For the immediate future, it’s the capital gains changes that will have the greatest reverberations. Currently, homeowners are allowed to exclude up to $250,000 in capital gains ($500,000 for married couples) when they sell a primary residence.
The existing rule states that owners must have lived in the home for two of the last five years of ownership. The new plan would require that the homeowner must have lived in the home for at least five out of the past eight years.
The changes also allow one sale every five years instead of every two. The exclusion is also diminished by a dollar for every dollar a joint taxpayer’s adjusted gross income exceeds $500,000. The markets that will be most strongly impacted are those in the Northeast and on the West Coast. In some of the areas, where luxury properties have already lingered on the market, many sellers may opt not to sell after all.
In markets such as San Francisco, the combination of high prices and low affordability have already taken a tremendous toll; the proposed tax plan may create added stress on the region. In places like New York where property taxes are high, the part of the plan that would cap the property tax deduction at $10,000 would also have a big impact.

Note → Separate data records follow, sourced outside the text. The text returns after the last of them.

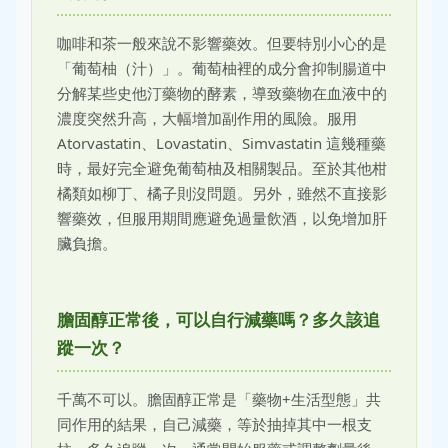
咖啡和茶一般來說不影響藥效。但要特別小心的是
「葡萄柚（汁）」。葡萄柚裡的成分會抑制腸道中
分解某些史他汀藥物的酵素，導致藥物在血液中的
濃度突然升高，大幅增加副作用的風險。服用
Atorvastatin、Lovastatin、Simvastatin 這幾種藥
時，最好完全避免葡萄柚及相關製品。至於其他柑
橘類如柳丁、橘子則沒問題。另外，雖然不直接影
響藥效，但服用期間應避免過量飲酒，以免增加肝
臟負擔。
膽固醇正常後，可以自行減藥嗎？多久該追
蹤一次？
千萬不可以。膽固醇正常是「藥物+生活型態」共
同作用的結果，自己減藥，等於抽掉其中一根支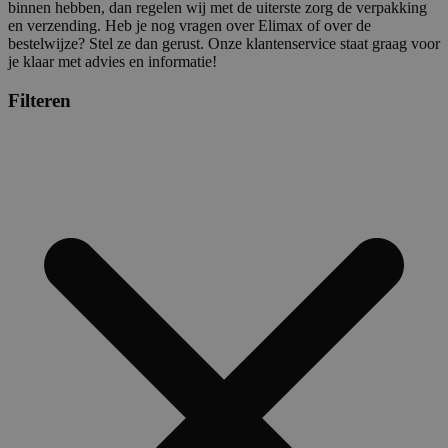
binnen hebben, dan regelen wij met de uiterste zorg de verpakking
en verzending. Heb je nog vragen over Elimax of over de
bestelwijze? Stel ze dan gerust. Onze klantenservice staat graag voor
je klaar met advies en informatie!
Filteren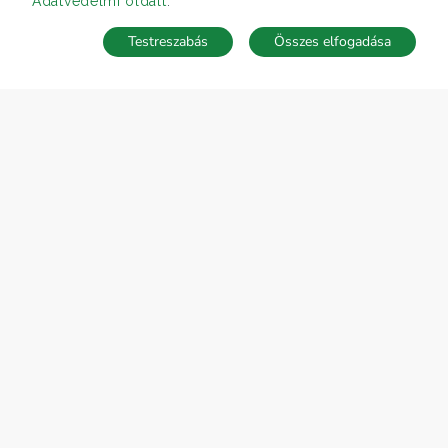
Adatvédelmi oldalt
.
Testreszabás
Összes elfogadása
TÉRKÉP
Keresés mentése
Keresések
Kedvencek
Rejtett ingatlanok
Belépés
ÁRFOLYAM 07/08/2026
EUR 366.4 HUF
CÉGÜNK
Gruppo T.F.M. Szolgáltató Zrt.
Rólunk
A Tecnocasa csoport
Munkát keresel?
ELÉRHETŐSÉGEINK
Gruppo T.F.M. Szolgáltató Zrt.
1068 Budapest, Király utca 102
+36 1 352 1900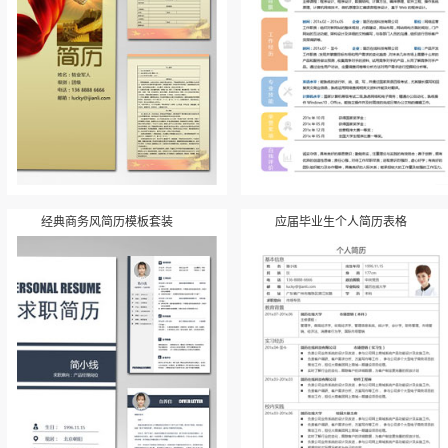
经典商务风简历模板套装
应届毕业生个人简历表格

Jerry Howard, CEO of the National Association of Home Builders, told USA Today that “3.7 million households paid more than $10,000 in property taxes in 2016.”
Our predictions
What the tax bill will do is provide new constraints and considerations as people begin to contemplate making their next moves.
What we may see in the short term is a bit of a seller stampede as sellers try to sell now and maximize their profits. For example, if buyers purchased a home for $1 million and then had a $1.25 million sale, they could see nearly half of their profit out the door in taxes and fees.

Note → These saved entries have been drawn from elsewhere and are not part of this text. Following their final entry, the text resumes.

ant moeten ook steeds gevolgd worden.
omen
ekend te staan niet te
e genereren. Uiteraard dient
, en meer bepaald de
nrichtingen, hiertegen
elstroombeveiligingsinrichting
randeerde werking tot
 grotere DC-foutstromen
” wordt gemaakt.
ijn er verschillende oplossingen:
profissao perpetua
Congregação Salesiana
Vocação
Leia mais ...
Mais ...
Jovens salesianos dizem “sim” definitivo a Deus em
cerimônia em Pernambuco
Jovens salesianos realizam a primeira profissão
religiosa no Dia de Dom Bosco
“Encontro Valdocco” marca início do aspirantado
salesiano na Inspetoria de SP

In the long term, the proposed changes could also affect how owners feel about commissions. The middle of the market is where taxpayers will get squeezed the most, and that is also where agents make the biggest chunk of their earnings. With a smaller piece of the profits from each sale going back to the seller, every percentage point will be up for debate.
It’s too soon to know whether the proposed tax reform will successfully make it through the legislative process, but at this point, all things point to a more favorable environment for the very high-end and uncertain times for most American homeowners and the real estate community.